_Information:_

--

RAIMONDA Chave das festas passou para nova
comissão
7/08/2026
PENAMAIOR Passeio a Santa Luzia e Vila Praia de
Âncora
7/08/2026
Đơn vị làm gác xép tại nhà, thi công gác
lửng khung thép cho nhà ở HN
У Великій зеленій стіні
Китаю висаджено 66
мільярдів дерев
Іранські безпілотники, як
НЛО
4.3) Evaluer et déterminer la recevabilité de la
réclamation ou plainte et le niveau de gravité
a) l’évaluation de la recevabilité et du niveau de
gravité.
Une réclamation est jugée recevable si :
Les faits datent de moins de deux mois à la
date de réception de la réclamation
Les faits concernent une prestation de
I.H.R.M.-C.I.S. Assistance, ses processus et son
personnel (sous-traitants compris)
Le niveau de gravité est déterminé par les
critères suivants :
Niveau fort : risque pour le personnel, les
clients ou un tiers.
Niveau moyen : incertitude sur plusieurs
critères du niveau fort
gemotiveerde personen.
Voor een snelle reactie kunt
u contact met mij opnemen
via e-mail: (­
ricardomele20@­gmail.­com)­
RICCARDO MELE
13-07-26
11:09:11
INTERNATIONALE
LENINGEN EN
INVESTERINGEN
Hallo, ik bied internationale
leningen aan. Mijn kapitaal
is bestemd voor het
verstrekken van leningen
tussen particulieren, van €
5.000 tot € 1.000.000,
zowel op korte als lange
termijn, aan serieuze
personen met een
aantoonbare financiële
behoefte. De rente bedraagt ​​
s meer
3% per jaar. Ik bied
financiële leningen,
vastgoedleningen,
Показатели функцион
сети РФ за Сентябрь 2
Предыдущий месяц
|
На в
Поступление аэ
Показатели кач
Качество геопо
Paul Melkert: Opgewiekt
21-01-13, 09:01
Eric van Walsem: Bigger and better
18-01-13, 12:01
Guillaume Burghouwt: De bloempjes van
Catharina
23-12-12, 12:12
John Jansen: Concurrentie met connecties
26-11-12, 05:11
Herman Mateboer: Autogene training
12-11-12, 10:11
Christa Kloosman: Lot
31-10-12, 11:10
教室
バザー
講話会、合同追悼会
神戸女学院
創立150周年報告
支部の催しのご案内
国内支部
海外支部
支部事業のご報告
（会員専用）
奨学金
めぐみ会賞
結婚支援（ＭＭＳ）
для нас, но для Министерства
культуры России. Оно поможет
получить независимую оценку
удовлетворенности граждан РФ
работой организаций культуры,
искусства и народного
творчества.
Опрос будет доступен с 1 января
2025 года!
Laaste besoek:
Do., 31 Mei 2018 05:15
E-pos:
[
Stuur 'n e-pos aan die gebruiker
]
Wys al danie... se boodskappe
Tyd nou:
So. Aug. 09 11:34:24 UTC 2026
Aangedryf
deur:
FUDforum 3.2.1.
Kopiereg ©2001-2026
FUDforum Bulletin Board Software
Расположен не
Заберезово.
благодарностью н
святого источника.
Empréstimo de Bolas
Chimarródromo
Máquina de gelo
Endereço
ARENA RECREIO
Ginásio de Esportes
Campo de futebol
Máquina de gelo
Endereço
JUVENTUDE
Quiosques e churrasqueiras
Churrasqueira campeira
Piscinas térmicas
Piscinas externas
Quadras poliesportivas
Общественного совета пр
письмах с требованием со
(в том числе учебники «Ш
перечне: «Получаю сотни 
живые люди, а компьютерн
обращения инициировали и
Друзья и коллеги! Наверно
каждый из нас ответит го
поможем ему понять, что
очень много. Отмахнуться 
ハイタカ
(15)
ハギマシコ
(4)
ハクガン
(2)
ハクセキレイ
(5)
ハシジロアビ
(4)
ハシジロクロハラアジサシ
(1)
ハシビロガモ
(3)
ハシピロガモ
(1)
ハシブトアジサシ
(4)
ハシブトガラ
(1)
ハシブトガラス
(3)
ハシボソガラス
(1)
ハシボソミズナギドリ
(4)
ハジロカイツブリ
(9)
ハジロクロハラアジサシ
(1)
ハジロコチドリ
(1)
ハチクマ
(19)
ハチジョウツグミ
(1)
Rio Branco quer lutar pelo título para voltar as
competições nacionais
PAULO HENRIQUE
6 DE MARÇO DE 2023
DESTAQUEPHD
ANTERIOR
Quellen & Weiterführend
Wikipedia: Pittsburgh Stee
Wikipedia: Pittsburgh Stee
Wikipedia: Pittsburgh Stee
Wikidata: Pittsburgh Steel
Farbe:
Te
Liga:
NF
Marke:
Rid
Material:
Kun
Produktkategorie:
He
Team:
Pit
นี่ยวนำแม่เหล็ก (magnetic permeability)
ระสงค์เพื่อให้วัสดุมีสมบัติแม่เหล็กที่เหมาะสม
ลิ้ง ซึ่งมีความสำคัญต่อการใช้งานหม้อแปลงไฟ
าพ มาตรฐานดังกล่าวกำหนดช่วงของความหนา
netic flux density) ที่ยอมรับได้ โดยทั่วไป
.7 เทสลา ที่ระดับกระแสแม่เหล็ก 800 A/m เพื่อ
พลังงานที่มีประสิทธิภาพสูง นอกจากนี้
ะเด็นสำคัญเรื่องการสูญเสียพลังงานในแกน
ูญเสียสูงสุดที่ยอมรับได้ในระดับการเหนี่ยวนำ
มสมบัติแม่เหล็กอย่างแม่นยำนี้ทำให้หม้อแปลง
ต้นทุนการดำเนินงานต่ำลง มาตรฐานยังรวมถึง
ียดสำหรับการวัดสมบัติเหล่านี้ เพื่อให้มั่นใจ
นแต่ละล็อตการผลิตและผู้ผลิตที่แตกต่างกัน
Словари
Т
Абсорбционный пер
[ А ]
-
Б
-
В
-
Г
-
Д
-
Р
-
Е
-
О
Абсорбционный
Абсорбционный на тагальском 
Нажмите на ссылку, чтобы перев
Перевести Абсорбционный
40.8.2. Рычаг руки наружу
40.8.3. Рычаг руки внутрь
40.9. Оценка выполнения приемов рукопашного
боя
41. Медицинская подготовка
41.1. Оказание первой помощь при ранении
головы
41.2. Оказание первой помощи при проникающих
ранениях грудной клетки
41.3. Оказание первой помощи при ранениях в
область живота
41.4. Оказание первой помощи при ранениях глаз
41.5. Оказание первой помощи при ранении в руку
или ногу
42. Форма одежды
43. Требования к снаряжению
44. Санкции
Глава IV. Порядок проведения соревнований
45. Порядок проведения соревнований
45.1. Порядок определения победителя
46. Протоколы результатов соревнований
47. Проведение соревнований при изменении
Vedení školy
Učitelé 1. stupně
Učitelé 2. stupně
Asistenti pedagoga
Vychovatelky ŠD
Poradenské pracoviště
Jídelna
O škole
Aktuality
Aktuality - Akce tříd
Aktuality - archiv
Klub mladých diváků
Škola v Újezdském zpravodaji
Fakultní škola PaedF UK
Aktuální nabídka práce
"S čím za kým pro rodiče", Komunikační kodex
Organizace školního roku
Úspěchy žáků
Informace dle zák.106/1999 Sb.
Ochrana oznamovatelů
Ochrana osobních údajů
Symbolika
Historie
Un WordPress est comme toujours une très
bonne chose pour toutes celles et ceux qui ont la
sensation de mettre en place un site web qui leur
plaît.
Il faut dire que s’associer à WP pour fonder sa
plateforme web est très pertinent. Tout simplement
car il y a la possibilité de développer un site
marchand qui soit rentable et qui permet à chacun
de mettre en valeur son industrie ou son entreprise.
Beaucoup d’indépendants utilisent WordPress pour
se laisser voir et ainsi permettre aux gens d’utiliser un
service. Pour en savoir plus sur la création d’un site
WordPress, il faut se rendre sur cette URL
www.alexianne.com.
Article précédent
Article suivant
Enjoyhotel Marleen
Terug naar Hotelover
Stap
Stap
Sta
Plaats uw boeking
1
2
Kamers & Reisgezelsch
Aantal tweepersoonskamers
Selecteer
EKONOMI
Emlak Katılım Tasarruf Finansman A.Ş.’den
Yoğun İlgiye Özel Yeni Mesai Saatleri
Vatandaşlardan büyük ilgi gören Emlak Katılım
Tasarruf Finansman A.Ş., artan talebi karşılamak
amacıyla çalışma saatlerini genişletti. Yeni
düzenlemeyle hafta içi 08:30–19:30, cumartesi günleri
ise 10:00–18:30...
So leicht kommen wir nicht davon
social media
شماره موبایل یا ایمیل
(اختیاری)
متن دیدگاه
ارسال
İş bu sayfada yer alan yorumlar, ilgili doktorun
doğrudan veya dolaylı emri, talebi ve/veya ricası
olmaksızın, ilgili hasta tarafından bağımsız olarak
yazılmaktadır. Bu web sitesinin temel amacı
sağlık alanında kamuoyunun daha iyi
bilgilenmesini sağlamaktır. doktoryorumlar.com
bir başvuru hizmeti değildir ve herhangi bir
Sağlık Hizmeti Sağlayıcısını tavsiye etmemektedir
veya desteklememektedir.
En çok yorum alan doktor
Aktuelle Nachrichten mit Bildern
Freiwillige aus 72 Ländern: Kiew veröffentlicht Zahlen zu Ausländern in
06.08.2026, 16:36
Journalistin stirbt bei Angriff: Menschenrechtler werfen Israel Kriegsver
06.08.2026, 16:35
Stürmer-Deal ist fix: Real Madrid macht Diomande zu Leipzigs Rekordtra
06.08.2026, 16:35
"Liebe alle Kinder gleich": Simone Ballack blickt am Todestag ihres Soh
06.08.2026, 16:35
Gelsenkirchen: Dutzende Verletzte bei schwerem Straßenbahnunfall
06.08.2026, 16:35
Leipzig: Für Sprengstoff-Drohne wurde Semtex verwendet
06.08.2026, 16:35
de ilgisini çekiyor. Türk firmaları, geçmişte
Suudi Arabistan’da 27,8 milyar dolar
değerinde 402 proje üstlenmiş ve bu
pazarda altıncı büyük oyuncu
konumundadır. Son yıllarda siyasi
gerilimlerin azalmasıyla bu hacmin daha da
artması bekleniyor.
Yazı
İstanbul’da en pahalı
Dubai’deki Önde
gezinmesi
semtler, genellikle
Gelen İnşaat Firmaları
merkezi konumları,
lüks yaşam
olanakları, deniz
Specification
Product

--

_Work order:_ Reproduce the records word for word, starting with their first line and going on through the line that contains "critères du niveau fort", including both of those lines.

_Task answer:_
RAIMONDA Chave das festas passou para nova
comissão
7/08/2026
PENAMAIOR Passeio a Santa Luzia e Vila Praia de
Âncora
7/08/2026
Đơn vị làm gác xép tại nhà, thi công gác
lửng khung thép cho nhà ở HN
У Великій зеленій стіні
Китаю висаджено 66
мільярдів дерев
Іранські безпілотники, як
НЛО
4.3) Evaluer et déterminer la recevabilité de la
réclamation ou plainte et le niveau de gravité
a) l’évaluation de la recevabilité et du niveau de
gravité.
Une réclamation est jugée recevable si :
Les faits datent de moins de deux mois à la
date de réception de la réclamation
Les faits concernent une prestation de
I.H.R.M.-C.I.S. Assistance, ses processus et son
personnel (sous-traitants compris)
Le niveau de gravité est déterminé par les
critères suivants :
Niveau fort : risque pour le personnel, les
clients ou un tiers.
Niveau moyen : incertitude sur plusieurs
critères du niveau fort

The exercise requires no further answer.